A PanSQL transformation is written as just an ordinary SQL query. It must end with an into clause directing the output to a data variable, either a stream that’s going to be written out, or to a table. The script compiler will verify that the schema matches what’s in the data dictionary; if it’s not compatible, it will raise an error. (Field names and types must be compatible. You can use standard SQL aliases in the SELECT clause to rename fields as necessary.)

Make sure that that transformation appears before the sync command, and everything should work. Save the script, then open your client script and modify it to use the new data dictionary. Then save, rebuild everything, and run it and make sure everything works.

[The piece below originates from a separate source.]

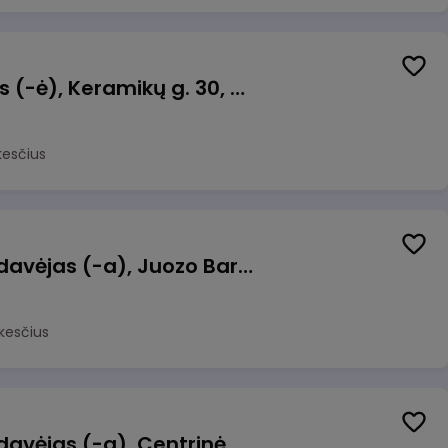
Taromato operatorius (-ė), Keramikų g. 30, Neveronys
kesčius
Kasininkas (-ė) - pardavėjas (-a), Juozo Bartašiaus g. 1, Utena
kesčius
Kasininkas (-ė) - pardavėjas (-a), Centrinė g. 62, Galgiai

Of course, not all data in an ETL job comes from a database. In the next tutorial, we’ll look at how to work with data coming from other sources, such as local files or REST APIs.

Notes:

  • A stream can only be processed one time, one row at a time. If you want to use any JOINs in your script, everything you join to the stream must be a table.
  • PanSQL supports inner joins only, for the moment. This is a temporary limitation that will change in the future.
  • PanSQL supports WHERE, GROUP BY, and HAVING clauses. Things that would require the whole stream to be held in memory, such as ORDER BY, SELECT DISTINCT, and window functions, are not supported. (GROUP BY is kind of a gray area here. Aggregates are built up in memory as running totals, rather than holding the entire data set in memory. To keep from ending up with excessive memory consumption, try to keep the total number of groups produced by your queries down.)
  • Sub-selects and CTEs are likewise not supported, though it would be possible to emulate these to some degree by building your sub-select and outputting it to a table variable, to be further processed in another transformation. Support for this is likely to improve with time.
  • Due to internal technical limitations, a transformation with a GROUP BY clause can currently only contain a maximum of seven aggregates in its SELECT clause. This is a temporary limitation that will change in the future.